**What you will do**
In the entries that follow, the lines from the line containing "петлю и провязывая" up to and including the line containing "Einer meiner" must be copied exactly, with pictures omitted.

(Stored data entries)
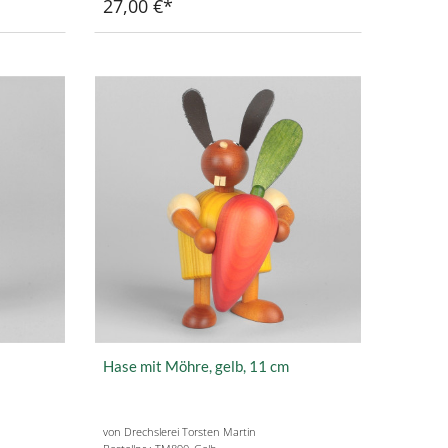
27,00 €
Hase mit Möhre, gelb, 11 cm
von Drechslerei Torsten Martin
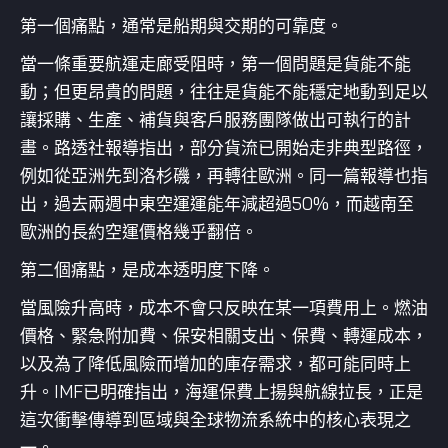
第一個痛點，通常是船期與交期的可靠度。
當一條重要航運走廊受阻時，第一個問題是貨能不能
動；但更昂貴的問題，往往是貨能不能穩定地動到足以
讓採購、生產、補貨與客戶服務團隊做出可執行的計
畫。路透社報導指出，部分貨流已開始走非典型路徑，
例如從亞洲先到洛杉磯，再轉往歐洲。同一篇報導也指
出，過去兩週中東空運運能年減超過50%，而越南至
歐洲的長約空運價格幾乎翻倍。
第二個痛點，是成本透明度下降。
當風險升高時，成本不會只反映在某一項費用上。燃油
價格、緊急附加費、保安相關支出、保費、轉運成本，
以及為了降低風險而增加的庫存需求，都可能同時上
升。IMF已明確指出，海運保費上揚與航線拉長，正是
這次衝擊傳導到區域與全球物流系統中的核心表現之
一。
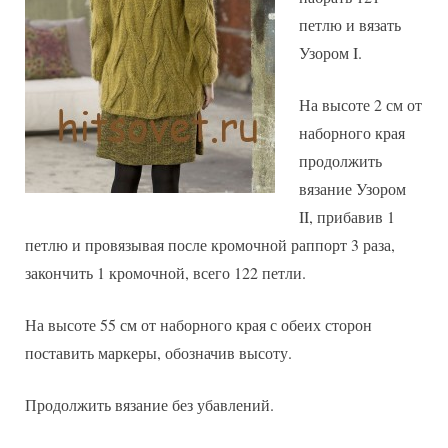
петлю и вязать
Узором I.
На высоте 2 см от
наборного края
продолжить
вязание Узором
II, прибавив 1
петлю и провязывая после кромочной раппорт 3 раза,
закончить 1 кромочной, всего 122 петли.
На высоте 55 см от наборного края с обеих сторон
поставить маркеры, обозначив высоту.
Продолжить вязание без убавлений.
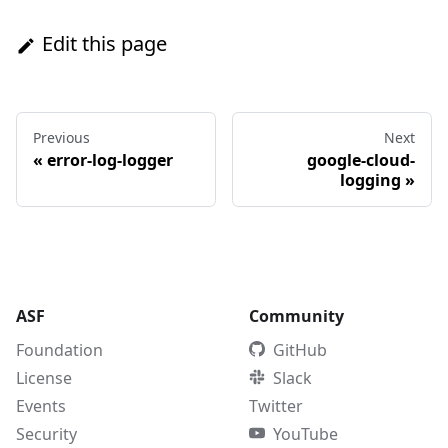
Edit this page
Previous
Next
«
error-log-logger
google-cloud-
logging
»
ASF
Community
Foundation
GitHub
License
Slack
Events
Twitter
Security
YouTube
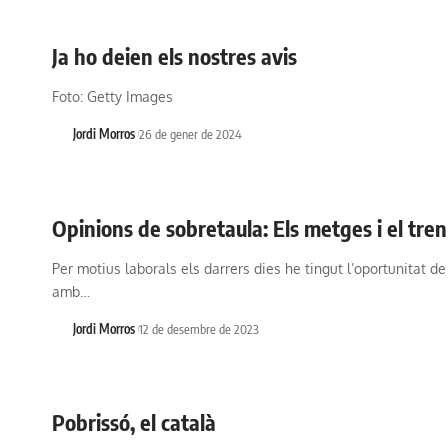
Ja ho deien els nostres avis
Foto: Getty Images
Jordi Morros
26 de gener de 2024
Opinions de sobretaula: Els metges i el tren
Per motius laborals els darrers dies he tingut l’oportunitat de
amb…
Jordi Morros
12 de desembre de 2023
Pobrissó, el català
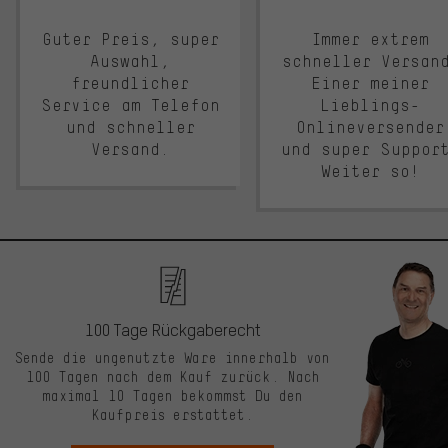
Guter Preis, super
Immer extrem
Auswahl,
schneller Versan
freundlicher
Einer meiner
Service am Telefon
Lieblings-
und schneller
Onlineversender
Versand.
und super Suppor
Weiter so!
100 Tage Rückgaberecht
Sende die ungenutzte Ware innerhalb von
100 Tagen nach dem Kauf zurück. Nach
maximal 10 Tagen bekommst Du den
Kaufpreis erstattet.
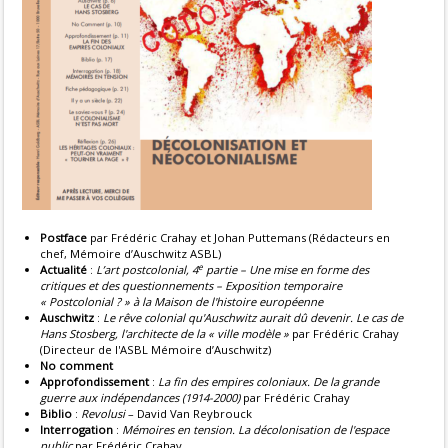
Postface
par Frédéric Crahay et Johan Puttemans (Rédacteurs en
chef, Mémoire d’Auschwitz ASBL)
e
Actualité
:
L’art postcolonial, 4
partie – Une mise en forme des
critiques et des questionnements – Exposition temporaire
« Postcolonial ? » à la Maison de l'histoire européenne
Auschwitz
:
Le rêve colonial qu'Auschwitz aurait dû devenir. Le cas de
Hans Stosberg, l'architecte de la « ville modèle »
par Frédéric Crahay
(Directeur de l'ASBL Mémoire d’Auschwitz)
No comment
Approfondissement
:
La fin des empires coloniaux. De la grande
guerre aux indépendances (1914-2000)
par Frédéric Crahay
Biblio
:
Revolusi
– David Van Reybrouck
Interrogation
:
Mémoires en tension. La décolonisation de l'espace
public
par Frédéric Crahay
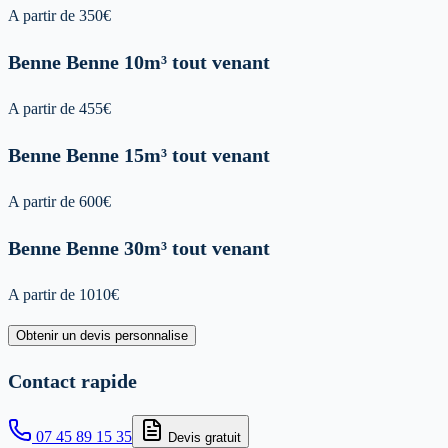
A partir de
350
€
Benne
Benne 10m³ tout venant
A partir de
455
€
Benne
Benne 15m³ tout venant
A partir de
600
€
Benne
Benne 30m³ tout venant
A partir de
1010
€
Obtenir un devis personnalise
Contact rapide
07 45 89 15 35
Devis gratuit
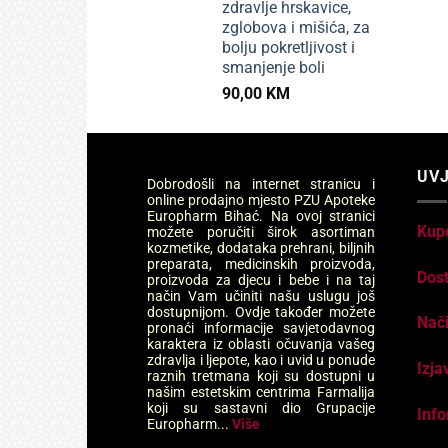
zdravlje hrskavice,
zglobova i mišića, za
bolju pokretljivost i
smanjenje boli
90,00
KM
UVJ
Dobrodošli na internet stranicu i
online prodajno mjesto PZU Apoteke
Europharm Bihać. Na ovoj stranici
Kup
možete poručiti širok asortiman
kozmetike, dodataka prehrani, biljnih
preparata, medicinskih proizvoda,
Dos
proizvoda za djecu i bebe i na taj
način Vam učiniti našu uslugu još
dostupnijom. Ovdje također možete
Nači
pronaći informacije savjetodavnog
karaktera iz oblasti očuvanja vašeg
zdravlja i ljepote, kao i uvid u ponude
Izja
raznih tretmana koji su dostupni u
našim estetskim centrima Farmalija
koji su sastavni dio Grupacije
Info
Europharm...
Više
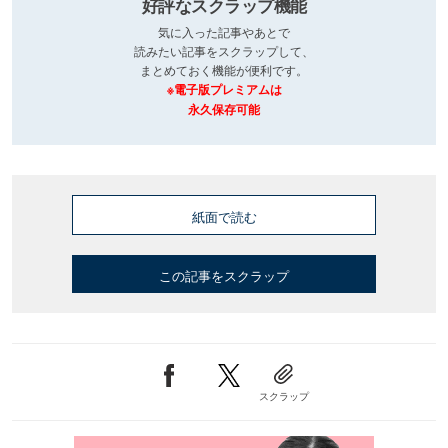
好評なスクラップ機能
気に入った記事やあとで
読みたい記事をスクラップして、
まとめておく機能が便利です。
※電子版プレミアムは
永久保存可能
紙面で読む
この記事をスクラップ
スクラップ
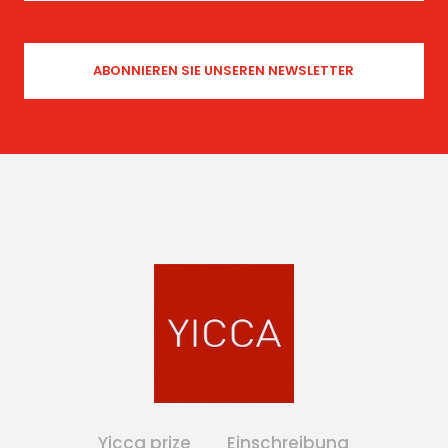
Yicca prize
Einschreibung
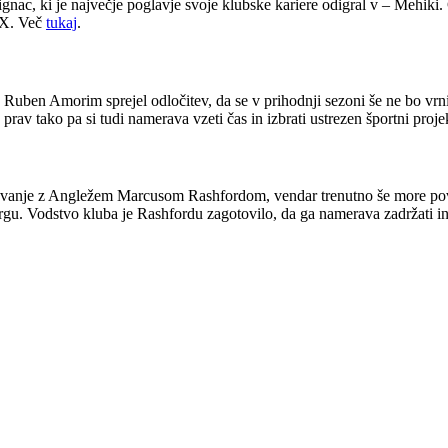
gnac, ki je največje poglavje svoje klubske kariere odigral v – Mehiki
 MX. Več
tukaj
.
 Ruben Amorim sprejel odločitev, da se v prihodnji sezoni še ne bo vrni
prav tako pa si tudi namerava vzeti čas in izbrati ustrezen športni proje
ovanje z Angležem Marcusom Rashfordom, vendar trenutno še more povleči
rgu. Vodstvo kluba je Rashfordu zagotovilo, da ga namerava zadržati in 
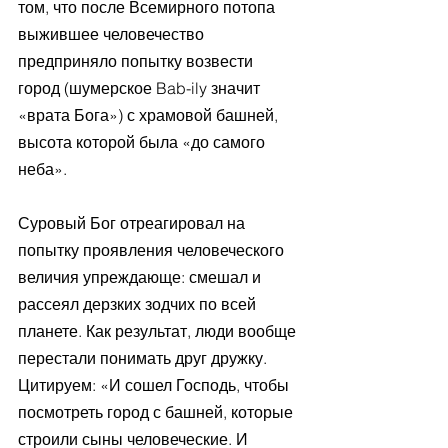
том, что после Всемирного потопа 
выжившее человечество 
предприняло попытку возвести 
город (шумерское Bab-ily значит 
«врата Бога») с храмовой башней, 
высота которой была «до самого 
неба».
Суровый Бог отреагировал на 
попытку проявления человеческого 
величия упреждающе: смешал и 
рассеял дерзких зодчих по всей 
планете. Как результат, люди вообще 
перестали понимать друг дружку. 
Цитируем: «И сошел Господь, чтобы 
посмотреть город с башней, которые 
строили сыны человеческие. И 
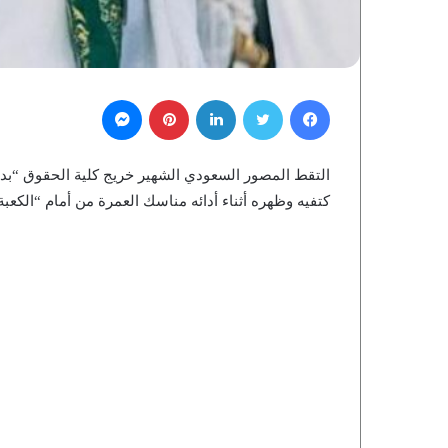
فيسبوك
تويتر
لينكدإن
بينتيريست
ماسنجر
كتفيه وظهره أثناء أدائه مناسك العمرة من أمام “الكعبة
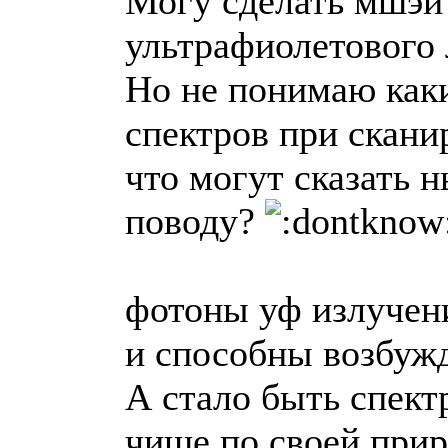
Могу сделать мшэи
ультрафиолетового 
Но не понимаю как
спектров при скани
что могут сказать 
поводу?
фотоны уф излучени
и способны возбуж
А стало быть спект
чище по своей прир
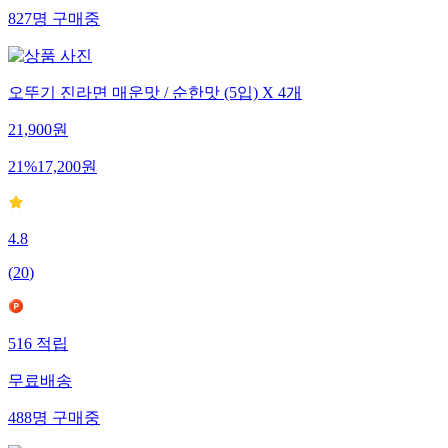
827
명
구매중
오뚜기 진라면 매운맛 / 순한맛 (5입) X 4개
21,900
원
21
%
17,200
원
4.8
(
20
)
516
적립
무료배송
488
명
구매중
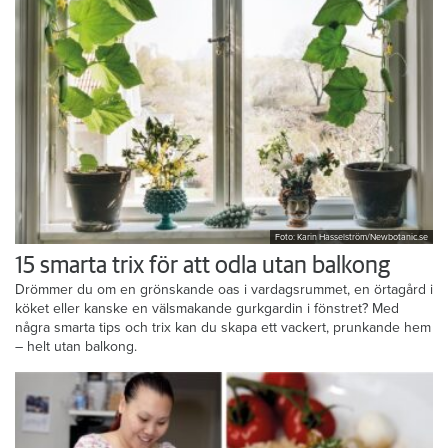
Foto: Karin Hasselström/Newbotanic.se
15 smarta trix för att odla utan balkong
Drömmer du om en grönskande oas i vardagsrummet, en örtagård i
köket eller kanske en välsmakande gurkgardin i fönstret? Med
några smarta tips och trix kan du skapa ett vackert, prunkande hem
– helt utan balkong.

**Task output**
петлю и провязывая после кромочной раппорт 3 раза,
закончить 1 кромочной, всего 122 петли.
На высоте 55 см от наборного края с обеих сторон
поставить маркеры, обозначив высоту.
Продолжить вязание без убавлений.
Edit this page
Previous
Next
«
error-log-logger
google-cloud-
logging
»
ASF
Community
Foundation
GitHub
License
Slack
Events
Twitter
Security
YouTube
Ja ho deien els nostres avis
Foto: Getty Images
Jordi Morros
26 de gener de 2024
Opinions de sobretaula: Els metges i el tren
Per motius laborals els darrers dies he tingut l’oportunitat de
amb…
Jordi Morros
12 de desembre de 2023
Pobrissó, el català
Guter Preis, super
Immer extrem
Auswahl,
schneller Versan
freundlicher
Einer meiner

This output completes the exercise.